E, falando em novela, a congolesa da trama das seis vai carregar semelhanças com sua intérprete além do cabelo. Nos próximos capítulos, Marie vai se aproximar ainda mais de Bruno (Rodrigo Simas), e eles terão cenas que abordam vivências de um casal inter-racial.
"Marie já tinha um olhar de amizade para Bruno, mas isso muda por estar vivendo uma desilusão amorosa. Ela se encanta por este homem ao vê-lo acolhendo o seu filho. Vai ser um amor de descobertas" diz Eli, que está solteira há um mês.
"Dos três namorados que tive, o último era branco. Nunca foi um problema para nós, mas eu sentia um olhar de questionamento das pessoas. Ao mesmo tempo, mulheres negras escutam algo muito racista: que casar com homem branco é melhor para clarear a família.

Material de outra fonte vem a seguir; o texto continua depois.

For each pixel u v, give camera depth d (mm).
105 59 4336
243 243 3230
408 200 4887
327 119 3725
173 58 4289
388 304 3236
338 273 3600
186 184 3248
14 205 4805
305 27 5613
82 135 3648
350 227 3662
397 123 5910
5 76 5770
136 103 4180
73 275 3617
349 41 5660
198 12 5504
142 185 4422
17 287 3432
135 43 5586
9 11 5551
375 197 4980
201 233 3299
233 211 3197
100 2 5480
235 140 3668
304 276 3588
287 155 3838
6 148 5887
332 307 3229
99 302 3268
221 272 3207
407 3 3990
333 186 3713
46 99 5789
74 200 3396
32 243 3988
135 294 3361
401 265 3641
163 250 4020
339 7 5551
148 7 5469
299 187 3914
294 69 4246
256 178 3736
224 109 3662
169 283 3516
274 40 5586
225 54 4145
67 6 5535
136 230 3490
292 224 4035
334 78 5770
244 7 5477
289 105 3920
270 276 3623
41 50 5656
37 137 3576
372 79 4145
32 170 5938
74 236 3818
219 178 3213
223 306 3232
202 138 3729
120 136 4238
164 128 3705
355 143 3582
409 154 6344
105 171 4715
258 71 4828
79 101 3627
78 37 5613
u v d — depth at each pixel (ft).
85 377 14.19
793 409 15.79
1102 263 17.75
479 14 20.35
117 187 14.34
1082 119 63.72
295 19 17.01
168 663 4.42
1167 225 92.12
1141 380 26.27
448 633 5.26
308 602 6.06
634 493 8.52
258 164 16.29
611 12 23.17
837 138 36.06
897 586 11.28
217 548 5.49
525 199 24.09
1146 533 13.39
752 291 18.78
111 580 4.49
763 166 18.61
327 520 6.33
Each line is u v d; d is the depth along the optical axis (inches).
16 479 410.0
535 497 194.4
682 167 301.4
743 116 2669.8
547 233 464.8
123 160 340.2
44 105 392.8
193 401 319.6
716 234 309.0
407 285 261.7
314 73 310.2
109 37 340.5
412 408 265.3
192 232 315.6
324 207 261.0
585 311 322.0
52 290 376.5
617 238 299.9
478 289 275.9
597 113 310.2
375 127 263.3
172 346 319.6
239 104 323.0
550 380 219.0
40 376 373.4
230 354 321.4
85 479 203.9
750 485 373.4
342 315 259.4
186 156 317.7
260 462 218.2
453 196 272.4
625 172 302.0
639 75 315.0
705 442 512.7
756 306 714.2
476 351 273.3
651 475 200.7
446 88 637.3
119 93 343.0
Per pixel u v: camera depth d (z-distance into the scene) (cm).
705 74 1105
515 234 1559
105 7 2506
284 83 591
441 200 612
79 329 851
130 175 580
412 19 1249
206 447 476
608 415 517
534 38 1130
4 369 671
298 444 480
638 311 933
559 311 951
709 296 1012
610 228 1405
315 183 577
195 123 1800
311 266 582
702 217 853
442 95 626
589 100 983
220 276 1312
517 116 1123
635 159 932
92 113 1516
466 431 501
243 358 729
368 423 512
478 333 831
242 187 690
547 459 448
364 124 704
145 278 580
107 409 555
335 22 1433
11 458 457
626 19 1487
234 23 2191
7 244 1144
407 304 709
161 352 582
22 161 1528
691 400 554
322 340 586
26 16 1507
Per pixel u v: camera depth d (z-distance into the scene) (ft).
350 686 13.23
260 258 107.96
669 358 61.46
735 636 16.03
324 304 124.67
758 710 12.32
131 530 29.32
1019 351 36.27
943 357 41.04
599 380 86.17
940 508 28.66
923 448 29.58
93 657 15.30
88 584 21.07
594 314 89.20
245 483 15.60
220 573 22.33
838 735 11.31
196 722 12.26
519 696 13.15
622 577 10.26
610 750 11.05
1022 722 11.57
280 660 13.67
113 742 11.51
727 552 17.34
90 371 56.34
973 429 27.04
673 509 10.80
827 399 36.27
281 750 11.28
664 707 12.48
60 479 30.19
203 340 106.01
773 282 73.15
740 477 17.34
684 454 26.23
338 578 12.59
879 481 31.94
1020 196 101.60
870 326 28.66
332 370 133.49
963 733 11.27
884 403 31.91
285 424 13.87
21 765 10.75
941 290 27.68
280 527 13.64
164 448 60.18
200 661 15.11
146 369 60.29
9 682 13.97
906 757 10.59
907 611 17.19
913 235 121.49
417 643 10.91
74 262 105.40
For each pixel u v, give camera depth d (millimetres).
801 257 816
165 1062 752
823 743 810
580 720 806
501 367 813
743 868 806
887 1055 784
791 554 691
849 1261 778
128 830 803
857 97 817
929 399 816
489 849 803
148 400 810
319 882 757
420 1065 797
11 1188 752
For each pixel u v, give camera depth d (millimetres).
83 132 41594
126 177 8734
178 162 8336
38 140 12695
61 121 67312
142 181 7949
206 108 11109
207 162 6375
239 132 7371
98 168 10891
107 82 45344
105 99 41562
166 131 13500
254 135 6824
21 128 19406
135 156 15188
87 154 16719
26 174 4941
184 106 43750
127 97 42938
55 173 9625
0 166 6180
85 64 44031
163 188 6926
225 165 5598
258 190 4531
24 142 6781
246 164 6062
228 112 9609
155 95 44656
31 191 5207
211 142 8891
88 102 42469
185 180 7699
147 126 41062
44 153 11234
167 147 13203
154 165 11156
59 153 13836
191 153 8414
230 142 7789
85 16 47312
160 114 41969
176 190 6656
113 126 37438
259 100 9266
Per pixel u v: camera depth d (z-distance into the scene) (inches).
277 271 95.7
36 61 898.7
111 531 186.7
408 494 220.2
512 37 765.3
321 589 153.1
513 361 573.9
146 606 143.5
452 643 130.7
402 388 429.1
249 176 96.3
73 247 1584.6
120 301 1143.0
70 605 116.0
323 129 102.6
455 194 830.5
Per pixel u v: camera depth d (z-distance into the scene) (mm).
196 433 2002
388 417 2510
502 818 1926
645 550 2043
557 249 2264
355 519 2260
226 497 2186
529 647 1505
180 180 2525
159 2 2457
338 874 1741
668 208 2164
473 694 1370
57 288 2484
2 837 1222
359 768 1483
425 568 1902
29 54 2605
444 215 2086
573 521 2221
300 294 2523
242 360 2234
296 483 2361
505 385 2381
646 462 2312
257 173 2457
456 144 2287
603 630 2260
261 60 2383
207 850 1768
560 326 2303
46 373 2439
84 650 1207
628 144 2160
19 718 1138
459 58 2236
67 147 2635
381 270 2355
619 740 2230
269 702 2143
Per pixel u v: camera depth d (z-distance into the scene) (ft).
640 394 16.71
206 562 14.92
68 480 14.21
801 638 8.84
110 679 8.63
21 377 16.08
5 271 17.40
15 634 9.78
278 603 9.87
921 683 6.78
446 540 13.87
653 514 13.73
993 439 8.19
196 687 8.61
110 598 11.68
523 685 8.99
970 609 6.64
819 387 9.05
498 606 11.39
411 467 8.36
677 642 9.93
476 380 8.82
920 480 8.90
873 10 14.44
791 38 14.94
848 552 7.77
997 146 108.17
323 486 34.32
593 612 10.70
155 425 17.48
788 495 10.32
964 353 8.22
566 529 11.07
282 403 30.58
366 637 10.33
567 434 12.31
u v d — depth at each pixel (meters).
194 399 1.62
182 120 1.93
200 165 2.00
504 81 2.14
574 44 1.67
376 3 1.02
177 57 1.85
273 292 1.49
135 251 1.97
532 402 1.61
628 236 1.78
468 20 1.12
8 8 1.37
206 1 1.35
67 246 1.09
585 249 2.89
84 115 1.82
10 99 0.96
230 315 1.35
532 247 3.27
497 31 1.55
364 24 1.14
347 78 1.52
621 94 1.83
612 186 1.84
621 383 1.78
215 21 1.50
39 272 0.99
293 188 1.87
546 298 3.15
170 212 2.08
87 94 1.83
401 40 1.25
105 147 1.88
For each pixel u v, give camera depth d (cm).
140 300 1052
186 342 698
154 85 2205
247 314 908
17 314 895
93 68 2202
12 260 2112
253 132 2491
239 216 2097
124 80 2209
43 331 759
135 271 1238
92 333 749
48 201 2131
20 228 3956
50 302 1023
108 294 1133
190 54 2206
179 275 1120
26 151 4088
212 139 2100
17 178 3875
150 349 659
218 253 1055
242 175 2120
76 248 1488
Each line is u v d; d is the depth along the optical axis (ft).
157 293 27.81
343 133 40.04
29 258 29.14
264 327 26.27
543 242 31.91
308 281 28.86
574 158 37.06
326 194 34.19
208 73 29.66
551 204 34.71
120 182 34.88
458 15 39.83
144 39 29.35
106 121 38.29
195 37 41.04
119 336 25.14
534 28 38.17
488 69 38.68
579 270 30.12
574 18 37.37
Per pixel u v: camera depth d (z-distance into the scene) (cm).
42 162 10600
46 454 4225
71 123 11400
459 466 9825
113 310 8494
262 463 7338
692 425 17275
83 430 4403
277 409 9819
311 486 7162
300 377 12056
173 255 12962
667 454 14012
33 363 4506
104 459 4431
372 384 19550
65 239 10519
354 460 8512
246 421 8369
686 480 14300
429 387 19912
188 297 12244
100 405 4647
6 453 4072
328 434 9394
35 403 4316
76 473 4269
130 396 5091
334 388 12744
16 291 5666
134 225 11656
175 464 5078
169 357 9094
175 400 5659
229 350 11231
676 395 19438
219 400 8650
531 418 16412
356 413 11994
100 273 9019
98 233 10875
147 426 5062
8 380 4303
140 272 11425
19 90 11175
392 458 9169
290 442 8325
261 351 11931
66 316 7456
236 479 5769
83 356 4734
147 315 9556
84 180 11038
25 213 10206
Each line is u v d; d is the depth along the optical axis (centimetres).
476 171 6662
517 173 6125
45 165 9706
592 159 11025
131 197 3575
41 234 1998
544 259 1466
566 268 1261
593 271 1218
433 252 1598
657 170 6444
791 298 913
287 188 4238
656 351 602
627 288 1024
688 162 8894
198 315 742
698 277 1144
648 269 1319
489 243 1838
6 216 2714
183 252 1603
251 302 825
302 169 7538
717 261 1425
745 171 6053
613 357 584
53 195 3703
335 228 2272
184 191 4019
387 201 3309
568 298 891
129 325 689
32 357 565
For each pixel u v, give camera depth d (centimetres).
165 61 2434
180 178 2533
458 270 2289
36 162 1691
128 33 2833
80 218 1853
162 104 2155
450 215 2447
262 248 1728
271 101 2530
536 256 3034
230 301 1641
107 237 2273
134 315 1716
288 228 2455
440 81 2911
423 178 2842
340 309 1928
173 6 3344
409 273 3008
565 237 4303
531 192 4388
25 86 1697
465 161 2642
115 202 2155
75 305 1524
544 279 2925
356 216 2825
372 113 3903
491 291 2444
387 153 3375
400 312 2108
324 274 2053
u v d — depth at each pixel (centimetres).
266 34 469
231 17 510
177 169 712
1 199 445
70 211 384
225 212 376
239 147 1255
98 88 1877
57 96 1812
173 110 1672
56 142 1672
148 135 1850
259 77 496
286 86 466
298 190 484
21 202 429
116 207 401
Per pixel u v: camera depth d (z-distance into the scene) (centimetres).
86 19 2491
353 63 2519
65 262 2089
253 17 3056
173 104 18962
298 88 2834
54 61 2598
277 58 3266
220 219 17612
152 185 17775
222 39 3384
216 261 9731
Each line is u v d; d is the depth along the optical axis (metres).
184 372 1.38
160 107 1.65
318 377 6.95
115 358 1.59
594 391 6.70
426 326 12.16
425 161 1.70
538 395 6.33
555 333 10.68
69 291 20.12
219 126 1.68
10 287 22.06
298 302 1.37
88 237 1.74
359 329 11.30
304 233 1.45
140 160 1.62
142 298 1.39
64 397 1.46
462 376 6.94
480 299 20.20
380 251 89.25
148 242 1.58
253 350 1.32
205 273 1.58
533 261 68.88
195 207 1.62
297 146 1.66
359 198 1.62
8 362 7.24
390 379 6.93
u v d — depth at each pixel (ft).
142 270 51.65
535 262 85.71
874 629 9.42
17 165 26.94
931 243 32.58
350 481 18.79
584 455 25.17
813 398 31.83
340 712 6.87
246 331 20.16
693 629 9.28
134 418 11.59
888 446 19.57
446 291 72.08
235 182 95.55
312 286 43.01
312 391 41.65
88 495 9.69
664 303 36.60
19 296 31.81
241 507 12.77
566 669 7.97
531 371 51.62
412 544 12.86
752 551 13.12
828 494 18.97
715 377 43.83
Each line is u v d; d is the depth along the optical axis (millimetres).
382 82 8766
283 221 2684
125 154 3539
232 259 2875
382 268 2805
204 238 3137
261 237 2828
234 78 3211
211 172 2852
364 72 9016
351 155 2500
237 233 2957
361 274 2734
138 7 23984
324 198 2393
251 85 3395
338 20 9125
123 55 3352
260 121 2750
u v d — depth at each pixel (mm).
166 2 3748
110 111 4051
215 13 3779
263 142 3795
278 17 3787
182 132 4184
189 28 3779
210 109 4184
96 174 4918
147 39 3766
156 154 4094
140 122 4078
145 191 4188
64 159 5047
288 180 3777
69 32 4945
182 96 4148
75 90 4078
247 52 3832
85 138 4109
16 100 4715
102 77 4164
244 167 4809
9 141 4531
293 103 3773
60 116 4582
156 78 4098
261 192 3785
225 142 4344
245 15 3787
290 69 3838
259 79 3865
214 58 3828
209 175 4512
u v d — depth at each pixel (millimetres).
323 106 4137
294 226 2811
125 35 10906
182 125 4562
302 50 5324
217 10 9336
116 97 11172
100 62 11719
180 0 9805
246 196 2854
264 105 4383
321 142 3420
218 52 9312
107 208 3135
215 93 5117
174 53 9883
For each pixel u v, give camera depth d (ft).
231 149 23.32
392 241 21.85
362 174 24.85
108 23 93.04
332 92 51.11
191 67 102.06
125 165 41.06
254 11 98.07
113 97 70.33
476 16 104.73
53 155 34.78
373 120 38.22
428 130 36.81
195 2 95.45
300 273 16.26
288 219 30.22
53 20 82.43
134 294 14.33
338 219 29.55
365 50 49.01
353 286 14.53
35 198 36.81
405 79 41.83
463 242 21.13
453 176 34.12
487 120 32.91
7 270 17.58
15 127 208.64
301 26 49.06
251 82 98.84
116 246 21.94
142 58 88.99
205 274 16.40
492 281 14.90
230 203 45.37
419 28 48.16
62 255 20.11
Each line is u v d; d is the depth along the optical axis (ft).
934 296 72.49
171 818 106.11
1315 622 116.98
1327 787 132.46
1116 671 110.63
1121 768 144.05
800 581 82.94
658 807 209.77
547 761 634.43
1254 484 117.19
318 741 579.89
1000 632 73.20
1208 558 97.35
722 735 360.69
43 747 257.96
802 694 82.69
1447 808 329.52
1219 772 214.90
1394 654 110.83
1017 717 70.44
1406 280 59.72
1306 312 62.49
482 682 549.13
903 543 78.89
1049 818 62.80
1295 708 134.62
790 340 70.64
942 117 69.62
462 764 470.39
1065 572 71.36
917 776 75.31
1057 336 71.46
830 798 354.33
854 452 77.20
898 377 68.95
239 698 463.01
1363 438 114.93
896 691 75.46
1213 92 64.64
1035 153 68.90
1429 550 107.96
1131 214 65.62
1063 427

E, no início da minha relação, eu sofria porque, por mais que eu soubesse que não era nada disso que eu sentia, era como se eu estivesse cumprindo o que ouvi da sociedade desde pequena e tinha que me explicar o tempo todo".
O motivo do término do namoro não foi revelado, mas todas essas questões, ligadas ao racismo estrutural, ainda martelam a cabeça da atriz. "Nunca sofri preconceito de me apontarem o dedo, mas sempre rolaram essas sutilezas, tudo de forma velada. Desde criança, a gente já aprende que tem que andar mais arrumado, falar do “jeito correto”.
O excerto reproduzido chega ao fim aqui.